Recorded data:
———

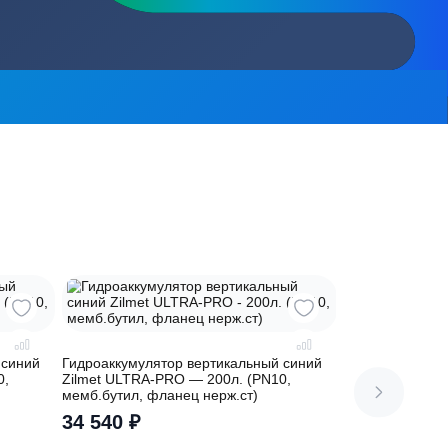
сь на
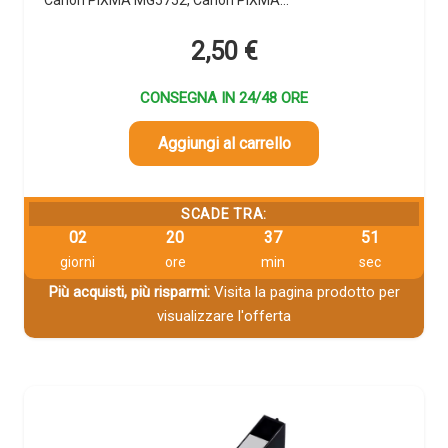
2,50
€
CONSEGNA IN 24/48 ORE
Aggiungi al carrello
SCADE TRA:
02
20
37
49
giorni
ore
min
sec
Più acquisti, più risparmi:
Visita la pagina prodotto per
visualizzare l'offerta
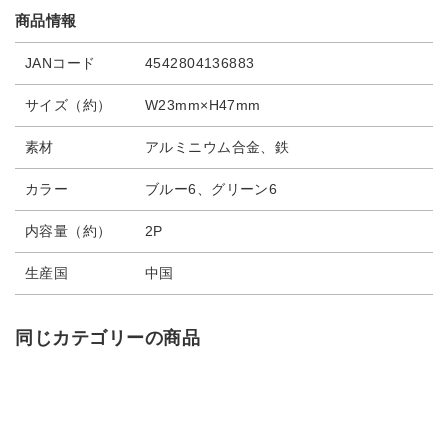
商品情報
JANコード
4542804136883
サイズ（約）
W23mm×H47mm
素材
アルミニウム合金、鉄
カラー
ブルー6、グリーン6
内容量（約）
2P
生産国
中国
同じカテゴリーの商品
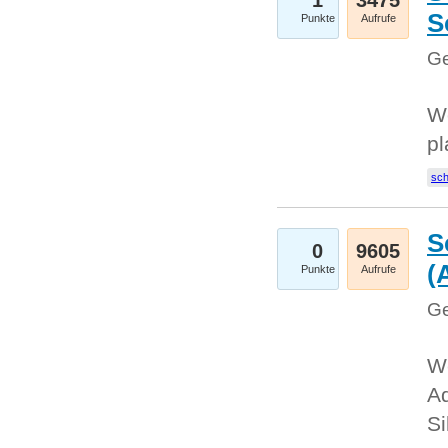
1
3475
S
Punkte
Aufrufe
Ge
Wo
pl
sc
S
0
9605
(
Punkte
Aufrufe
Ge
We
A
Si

———

Task statement:
Set down all of the entries exactly as they appear, but keep the images out.

Task answer:
сь на
2,50
€
CONSEGNA IN 24/48 ORE
Aggiungi al carrello
SCADE TRA:
02
20
37
49
giorni
ore
min
sec
Più acquisti, più risparmi:
Visita la pagina prodotto per
visualizzare l'offerta
商品情報
JANコード
4542804136883
サイズ（約）
W23mm×H47mm
素材
アルミニウム合金、鉄
カラー
ブルー6、グリーン6
内容量（約）
2P
生産国
中国
同じカテゴリーの商品
1
3475
S
Punkte
Aufrufe
Ge
Wo
pl
sc
S
0
9605
(
Punkte
Aufrufe
Ge
We
A
Si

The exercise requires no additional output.